WHAT THIS TASK INVOLVES: Filter the records below for the word "cookies". Keep each line that has it.
(THE DATA)
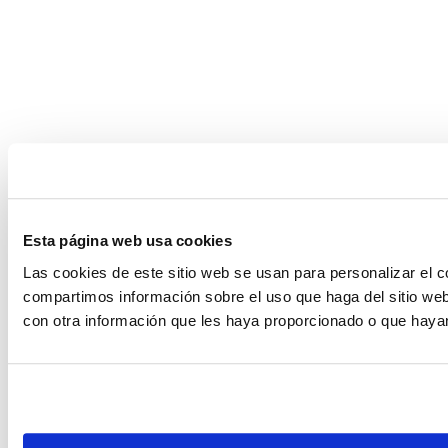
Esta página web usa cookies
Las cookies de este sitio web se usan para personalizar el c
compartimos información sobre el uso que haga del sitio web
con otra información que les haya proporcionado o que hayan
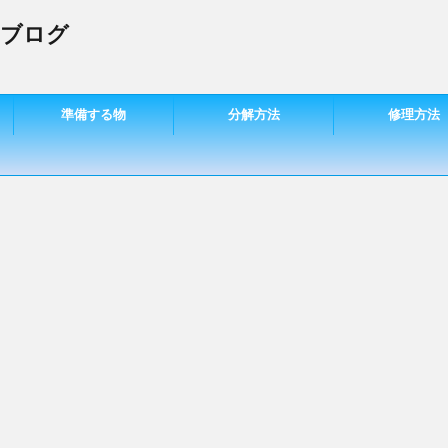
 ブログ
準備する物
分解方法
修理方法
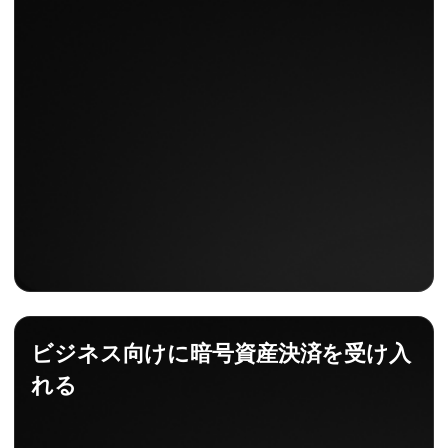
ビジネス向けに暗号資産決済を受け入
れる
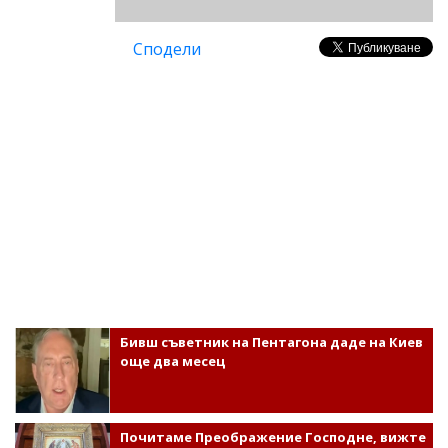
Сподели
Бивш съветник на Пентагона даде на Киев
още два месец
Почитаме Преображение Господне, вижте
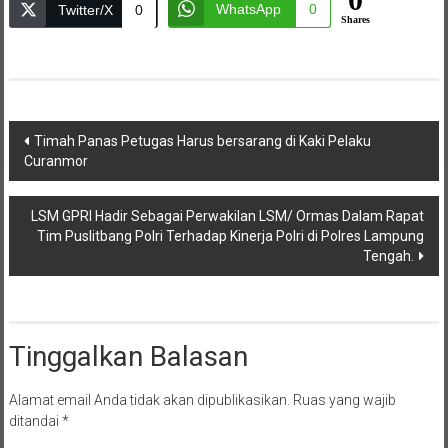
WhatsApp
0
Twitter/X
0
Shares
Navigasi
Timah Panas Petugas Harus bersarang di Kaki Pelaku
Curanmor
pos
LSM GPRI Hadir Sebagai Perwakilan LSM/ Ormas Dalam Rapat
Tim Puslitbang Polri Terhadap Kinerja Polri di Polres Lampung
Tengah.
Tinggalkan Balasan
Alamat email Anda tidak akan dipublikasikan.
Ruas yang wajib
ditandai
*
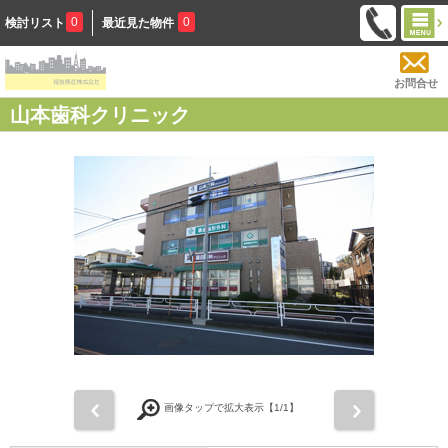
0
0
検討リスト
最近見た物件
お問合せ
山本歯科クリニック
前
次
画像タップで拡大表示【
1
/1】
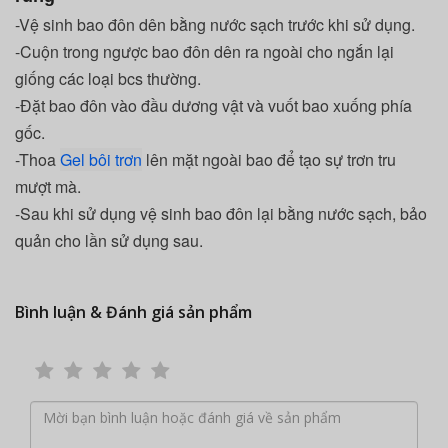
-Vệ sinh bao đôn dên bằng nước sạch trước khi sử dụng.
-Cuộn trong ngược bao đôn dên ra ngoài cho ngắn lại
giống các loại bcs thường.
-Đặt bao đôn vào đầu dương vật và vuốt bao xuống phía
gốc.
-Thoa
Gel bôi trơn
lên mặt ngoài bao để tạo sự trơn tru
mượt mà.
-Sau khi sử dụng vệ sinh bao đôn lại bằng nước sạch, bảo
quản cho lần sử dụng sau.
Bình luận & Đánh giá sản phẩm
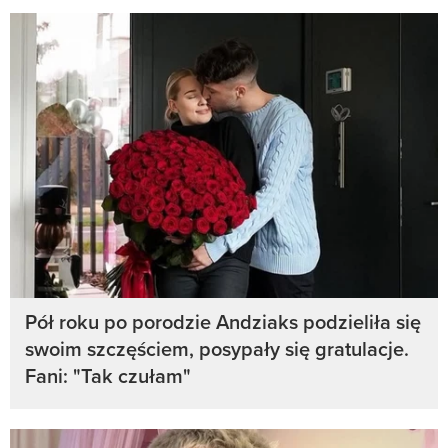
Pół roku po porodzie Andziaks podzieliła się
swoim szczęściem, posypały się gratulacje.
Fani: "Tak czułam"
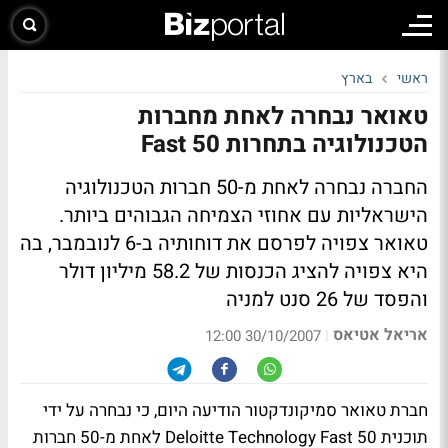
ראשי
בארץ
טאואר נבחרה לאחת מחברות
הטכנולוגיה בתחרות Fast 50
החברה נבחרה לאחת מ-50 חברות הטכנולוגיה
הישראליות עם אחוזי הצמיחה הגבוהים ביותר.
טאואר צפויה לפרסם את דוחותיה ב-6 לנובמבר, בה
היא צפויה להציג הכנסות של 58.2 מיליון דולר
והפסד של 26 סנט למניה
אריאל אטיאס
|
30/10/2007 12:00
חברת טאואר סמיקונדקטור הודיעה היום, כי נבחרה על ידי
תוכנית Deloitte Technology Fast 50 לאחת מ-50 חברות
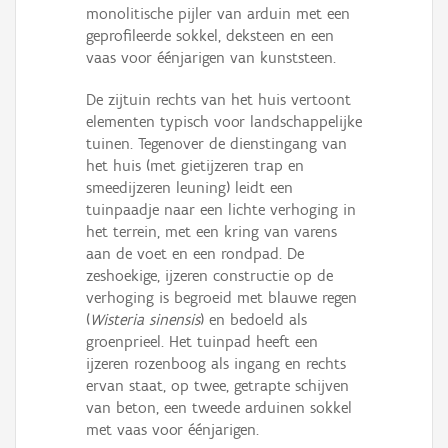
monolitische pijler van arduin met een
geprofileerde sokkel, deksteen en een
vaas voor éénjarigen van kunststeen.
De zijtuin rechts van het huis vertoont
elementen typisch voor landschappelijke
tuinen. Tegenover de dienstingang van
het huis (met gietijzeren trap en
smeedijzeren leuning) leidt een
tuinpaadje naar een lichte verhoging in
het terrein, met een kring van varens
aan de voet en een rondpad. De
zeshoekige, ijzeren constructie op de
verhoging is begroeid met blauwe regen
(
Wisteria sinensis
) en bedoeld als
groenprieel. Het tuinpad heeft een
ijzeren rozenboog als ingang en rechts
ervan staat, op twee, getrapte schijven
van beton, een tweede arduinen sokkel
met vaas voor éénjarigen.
(End THE DATA)
ANSWER TO THIS EXERCISE:
Esta página web usa cookies
Las cookies de este sitio web se usan para personalizar el c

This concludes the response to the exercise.